Another technique known as "remote viewing" was also employed upon government employees of an unknown agency, according to a declassified document from 1982. The document doesn't specifically mention the Army or the Monroe Institute, but it precisely follows the description of remote viewing which was explained in detail in a 1983 document that explicitly mentions the facility.

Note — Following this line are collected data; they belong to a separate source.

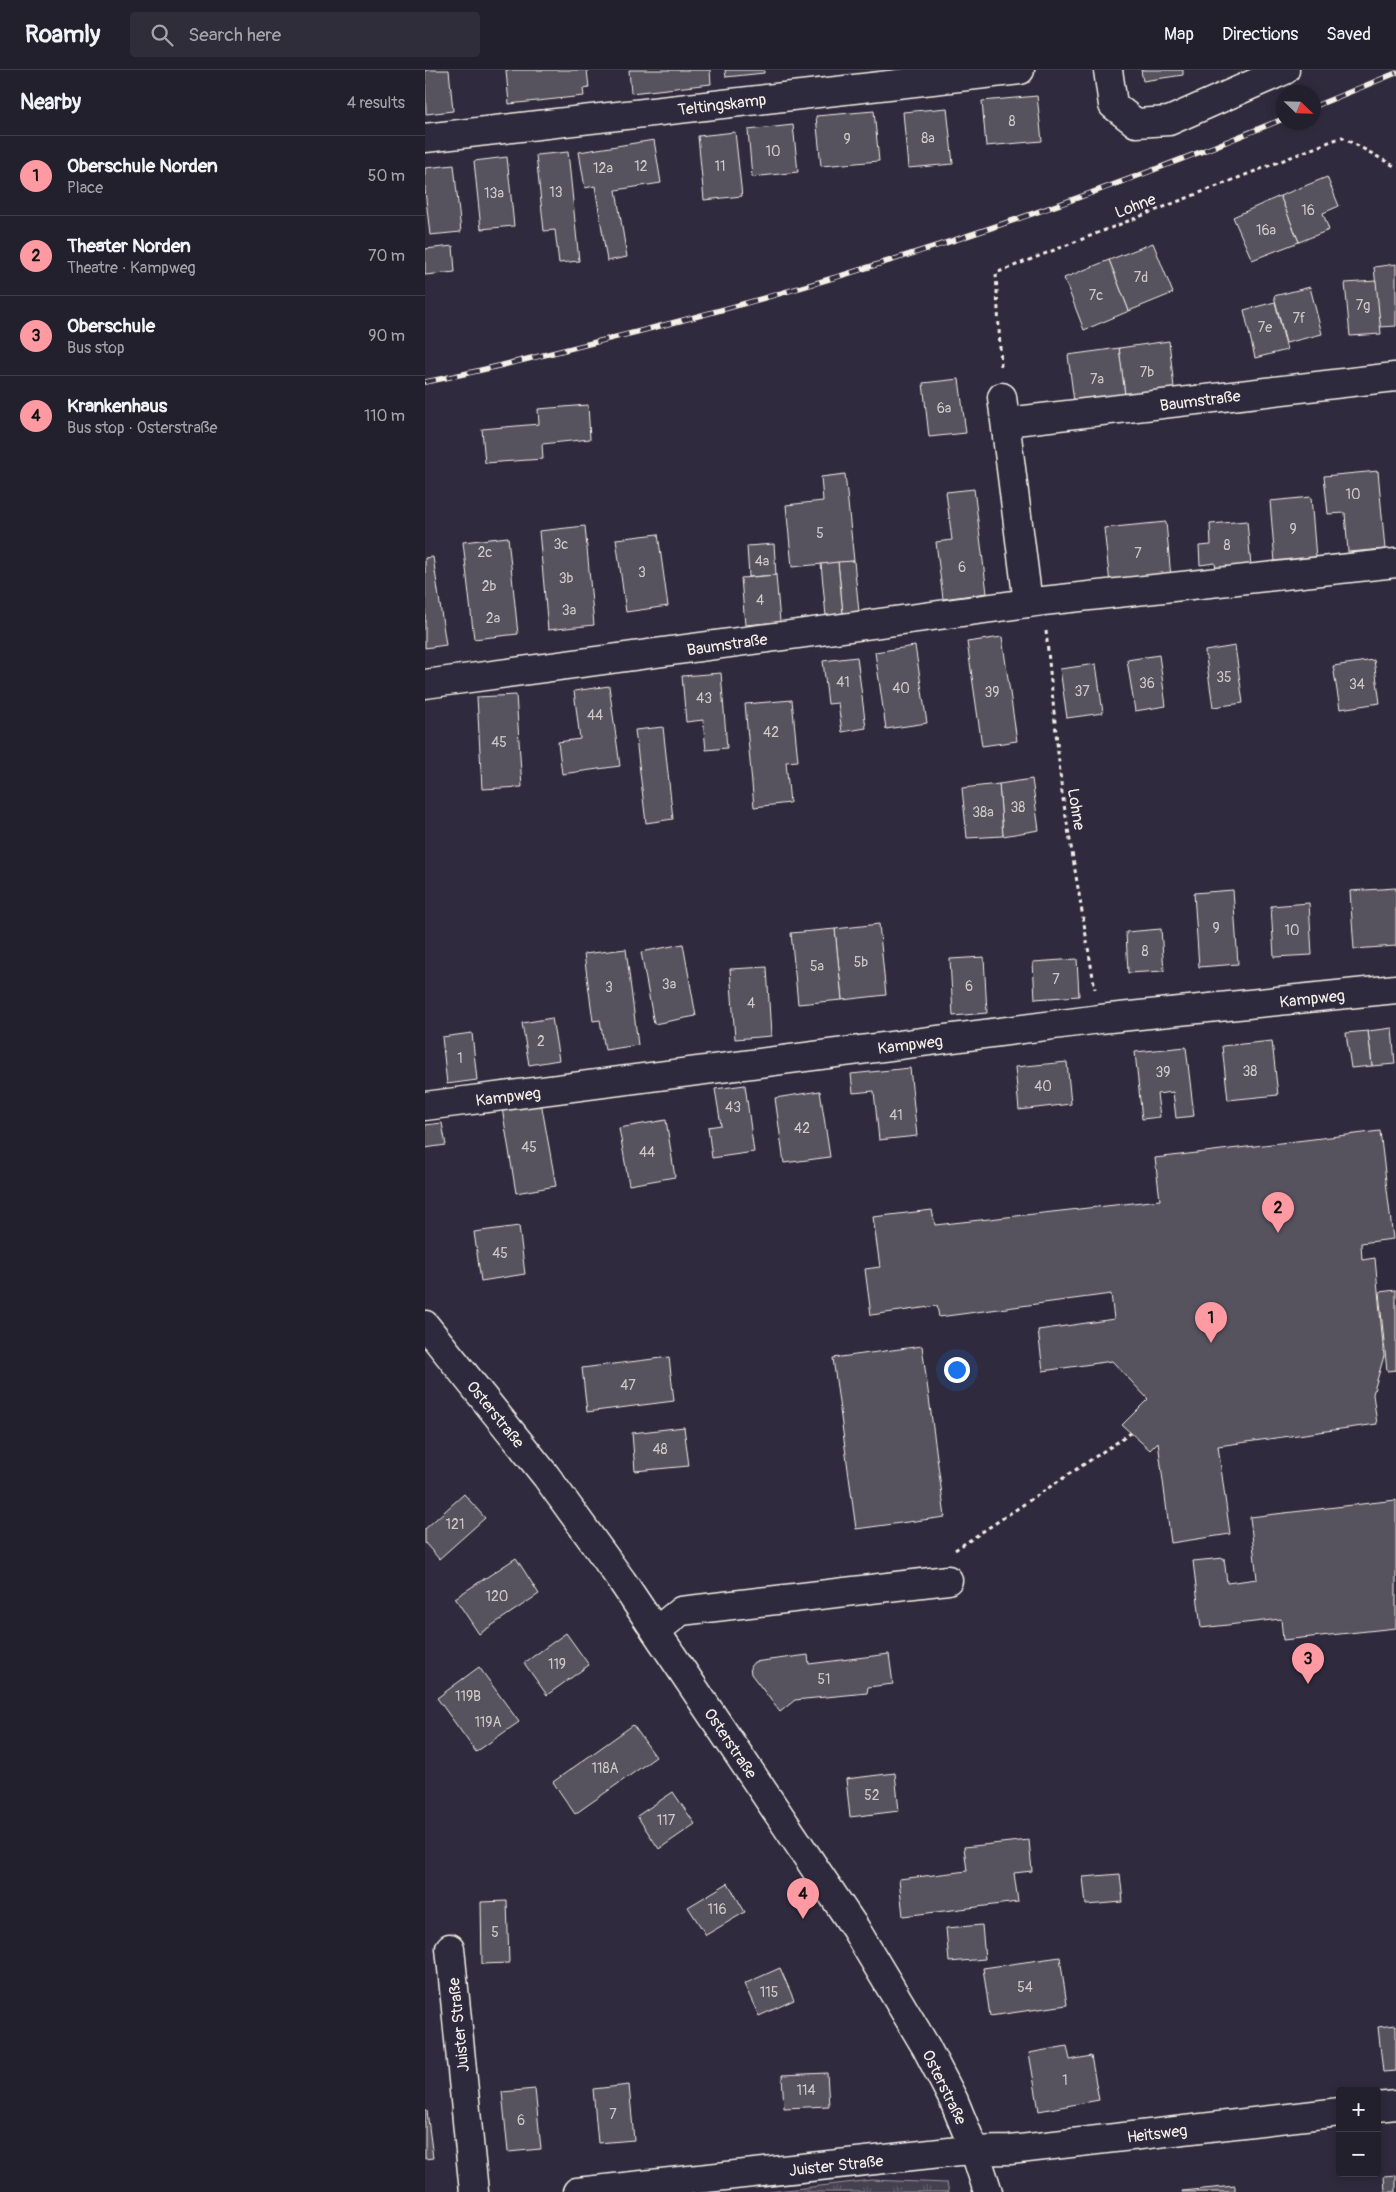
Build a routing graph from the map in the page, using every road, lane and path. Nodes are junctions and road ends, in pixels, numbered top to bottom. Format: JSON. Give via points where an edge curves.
{"nodes":[{"id":1,"x":1020,"y":70,"type":"edge"},
{"id":2,"x":1108,"y":70,"type":"edge"},
{"id":3,"x":1285,"y":70,"type":"edge"},
{"id":4,"x":425,"y":138,"type":"edge"},
{"id":5,"x":1396,"y":167,"type":"edge"},
{"id":6,"x":1395,"y":377,"type":"edge"},
{"id":7,"x":1004,"y":410,"type":"junction"},
{"id":8,"x":1396,"y":563,"type":"edge"},
{"id":9,"x":1035,"y":602,"type":"junction"},
{"id":10,"x":425,"y":684,"type":"edge"},
{"id":11,"x":1396,"y":989,"type":"edge"},
{"id":12,"x":1100,"y":1019,"type":"junction"},
{"id":13,"x":425,"y":1106,"type":"edge"},
{"id":14,"x":425,"y":1325,"type":"edge"},
{"id":15,"x":1131,"y":1433,"type":"dead end"},
{"id":16,"x":949,"y":1566,"type":"joint"},
{"id":17,"x":656,"y":1631,"type":"junction"},
{"id":18,"x":450,"y":1948,"type":"dead end"},
{"id":19,"x":1396,"y":2105,"type":"edge"},
{"id":20,"x":1381,"y":2107,"type":"edge"},
{"id":21,"x":1336,"y":2112,"type":"edge"},
{"id":22,"x":975,"y":2152,"type":"junction"},
{"id":23,"x":474,"y":2192,"type":"edge"},
{"id":24,"x":577,"y":2192,"type":"edge"},
{"id":25,"x":988,"y":2192,"type":"edge"}],
"edges":[{"from":1,"to":4,"type":"street","name":"Teltingskamp"},
{"from":2,"to":3,"type":"street","via":[[1113,105],[1136,124],[1169,121]]},
{"from":5,"to":7,"type":"path","name":"Lohne","via":[[1342,137],[996,273]]},
{"from":6,"to":7,"type":"street","name":"Baumstraße"},
{"from":7,"to":9,"type":"street"},
{"from":8,"to":9,"type":"street","name":"Baumstraße"},
{"from":9,"to":10,"type":"street","name":"Baumstraße"},
{"from":9,"to":12,"type":"path","name":"Lohne","via":[[1062,793]]},
{"from":11,"to":12,"type":"street","name":"Kampweg"},
{"from":12,"to":13,"type":"street","name":"Kampweg"},
{"from":14,"to":17,"type":"street","name":"Osterstraße","via":[[546,1476]]},
{"from":15,"to":16,"type":"path"},
{"from":16,"to":17,"type":"street","via":[[681,1612]]},
{"from":17,"to":22,"type":"street","name":"Osterstraße","via":[[855,1928],[926,2047],[954,2101]]},
{"from":18,"to":23,"type":"street","name":"Juister Straße"},
{"from":19,"to":20,"type":"street"},
{"from":21,"to":22,"type":"street","name":"Heitsweg"},
{"from":22,"to":24,"type":"street","name":"Juister Straße","via":[[959,2151]]},
{"from":22,"to":25,"type":"street","name":"Osterstraße"}]}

The goal of the psychic session was to make the subject remotely view Mars in the year 1 million B.C. According to the transcript, an interviewer read coordinates and verbal cues to a subject, who claimed to see dust storms, alien structures, and even an ancient alien race."Very tall, again, very large people," the unidentified subject said, according to the transcript. "But they're thin. They look thin because of their height. And they dress like—oh, hell—it's like a real light silk. But it's not flowing type of clothing. It's cut to fit. They're ancient people. They're dying. It's past their time or age. They're very philosophic about it. They're looking for a way to survive and they just can't."I reached out to the US Army Intelligence and Security Command, the specific intelligence unit that had a relationship with the Monroe Institute, for any information about its use of Hemi-Sync technology. Ron Young, an INSCOM representative, told me in an email that after checking with the unit's division at Fort Meade, Maryland, "no records are on file for the technology you request information on."Young pointed out that the US Army Operational Group (AOG), featured in the heading of a 1983 document, was disbanded in 1995, after which all files relevant to the Monroe Institute were transferred to whichever agency absorbed the AOG. (The files were later released under a Freedom of Information Act request.) Young couldn't tell me which agency absorbed the AOG.